ピッチャーが大きく腕を振り上げて勢いよく振りおろす。それと同時にボールが放たれた。
やや高めの球だった。俺は思いっきりバットを振った。

その瞬間バットの心地よい高い音が響き渡った。俺はバットを投げ捨て1塁へと走り出す。
ボールはバットに当たった後ピッチャーの右を抜けヒットとなった。

俺は難なく1塁を踏み泥のついたズボンをはたく。ランナーは満塁の1アウト。 絶好のチャンスだった。

4番バッターが打席に入る。こいつなら大丈夫だ。そう思った。

いまバッターボックスに入っているのは竜也だった。俺たちの学年に竜也ほどガタイのいいやつが居なかったこともあり、チーム1の強打者だった竜也が4番バッターを務めている。

竜也は落ち着いてバットを構えた。緊張で空気がこわばる。
再びピッチャーが大きく振りかぶって振り下ろした。ボールは先ほどとあまり変わらないスピードで竜也に迫っている。
竜也はバットを振りぬいた。グラウンドに再びバットの心地よい音が響きわたる。

しかし、ボールはポールの外側にそれた。審判の「ファール」と言う声が聞こえた。
竜也はいったんバッターボックスから出てバットを振り、納得したように立ち位置に戻った。
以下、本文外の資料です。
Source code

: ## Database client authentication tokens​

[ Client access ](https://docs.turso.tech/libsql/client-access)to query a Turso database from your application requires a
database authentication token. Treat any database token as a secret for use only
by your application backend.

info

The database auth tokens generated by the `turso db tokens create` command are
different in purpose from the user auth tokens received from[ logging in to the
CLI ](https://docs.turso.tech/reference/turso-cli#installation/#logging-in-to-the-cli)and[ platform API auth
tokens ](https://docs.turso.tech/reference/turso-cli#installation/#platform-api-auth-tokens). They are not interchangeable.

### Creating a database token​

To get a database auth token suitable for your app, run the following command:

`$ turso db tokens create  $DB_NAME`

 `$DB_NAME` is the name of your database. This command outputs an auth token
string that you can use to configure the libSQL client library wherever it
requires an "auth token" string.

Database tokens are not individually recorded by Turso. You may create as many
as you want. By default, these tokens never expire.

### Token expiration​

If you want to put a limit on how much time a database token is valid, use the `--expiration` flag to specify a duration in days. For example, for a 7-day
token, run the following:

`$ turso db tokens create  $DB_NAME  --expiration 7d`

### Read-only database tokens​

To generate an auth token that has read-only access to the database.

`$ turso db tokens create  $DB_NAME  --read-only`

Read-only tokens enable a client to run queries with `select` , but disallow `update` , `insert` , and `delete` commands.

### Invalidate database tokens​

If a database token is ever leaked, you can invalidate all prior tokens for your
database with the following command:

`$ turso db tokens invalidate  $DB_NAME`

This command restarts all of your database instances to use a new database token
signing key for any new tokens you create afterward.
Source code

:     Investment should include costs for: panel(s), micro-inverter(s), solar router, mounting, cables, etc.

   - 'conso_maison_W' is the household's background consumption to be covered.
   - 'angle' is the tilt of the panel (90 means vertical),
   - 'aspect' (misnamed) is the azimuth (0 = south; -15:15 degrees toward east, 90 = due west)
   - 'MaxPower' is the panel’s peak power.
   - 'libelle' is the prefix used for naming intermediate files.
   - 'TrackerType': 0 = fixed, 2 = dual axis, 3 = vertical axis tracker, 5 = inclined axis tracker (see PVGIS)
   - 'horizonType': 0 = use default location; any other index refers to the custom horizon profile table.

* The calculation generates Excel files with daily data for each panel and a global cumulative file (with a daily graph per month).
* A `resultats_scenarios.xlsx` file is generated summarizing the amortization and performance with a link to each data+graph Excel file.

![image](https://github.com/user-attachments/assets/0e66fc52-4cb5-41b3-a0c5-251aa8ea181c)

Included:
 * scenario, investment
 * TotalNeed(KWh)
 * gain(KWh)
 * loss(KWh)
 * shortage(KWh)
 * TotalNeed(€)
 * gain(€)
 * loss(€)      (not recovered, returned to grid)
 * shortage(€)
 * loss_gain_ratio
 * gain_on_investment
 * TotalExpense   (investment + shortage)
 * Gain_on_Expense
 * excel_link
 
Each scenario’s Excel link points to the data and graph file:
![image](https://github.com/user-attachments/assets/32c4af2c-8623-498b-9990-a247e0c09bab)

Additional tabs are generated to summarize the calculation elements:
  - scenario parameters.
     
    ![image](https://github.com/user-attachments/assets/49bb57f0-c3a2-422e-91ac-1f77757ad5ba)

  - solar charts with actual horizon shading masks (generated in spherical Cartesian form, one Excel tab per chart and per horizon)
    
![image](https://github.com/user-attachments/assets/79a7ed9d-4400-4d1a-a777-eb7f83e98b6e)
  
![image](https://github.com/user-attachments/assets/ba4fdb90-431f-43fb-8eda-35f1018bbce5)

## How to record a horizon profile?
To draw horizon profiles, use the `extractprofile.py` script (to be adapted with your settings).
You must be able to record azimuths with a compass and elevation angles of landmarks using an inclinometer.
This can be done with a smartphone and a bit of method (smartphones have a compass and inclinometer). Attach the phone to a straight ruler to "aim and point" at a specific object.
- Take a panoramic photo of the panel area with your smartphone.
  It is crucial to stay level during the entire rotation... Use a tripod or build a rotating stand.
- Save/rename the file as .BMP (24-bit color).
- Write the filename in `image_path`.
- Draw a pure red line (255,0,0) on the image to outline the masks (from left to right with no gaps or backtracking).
第二球目が竜也に向って投げられた。外角ギリギリのストレート。竜也は迷いなくバットを振った。
ボールはバットに弾かれ前へと飛ぶ。ファールラインすれすれのところを飛んでいる。

俺は勢いよく塁を走り出した。それと同時に前のランナーも走りだす。
ボールはフェンスこそ越えなかったが強い当たりで壁に当たった。

先頭打者が難なくホームベースを踏み俺も力の限り走った。それこそ周りが見えないほど無我夢中に…。
俺がホームベースにヘッドスライディングしたのと同時にボールも返球された。

審判は大きく手を挙げて拳を作り、それを振り下ろした。
「アウト!」
目の前で審判が叫ぶ。下唇を噛み俯く。
(くそっ!)
心の中で舌打ちをした。

裕也が見てくれているのに俺は何をやっているんだろ…。馬鹿だ俺…。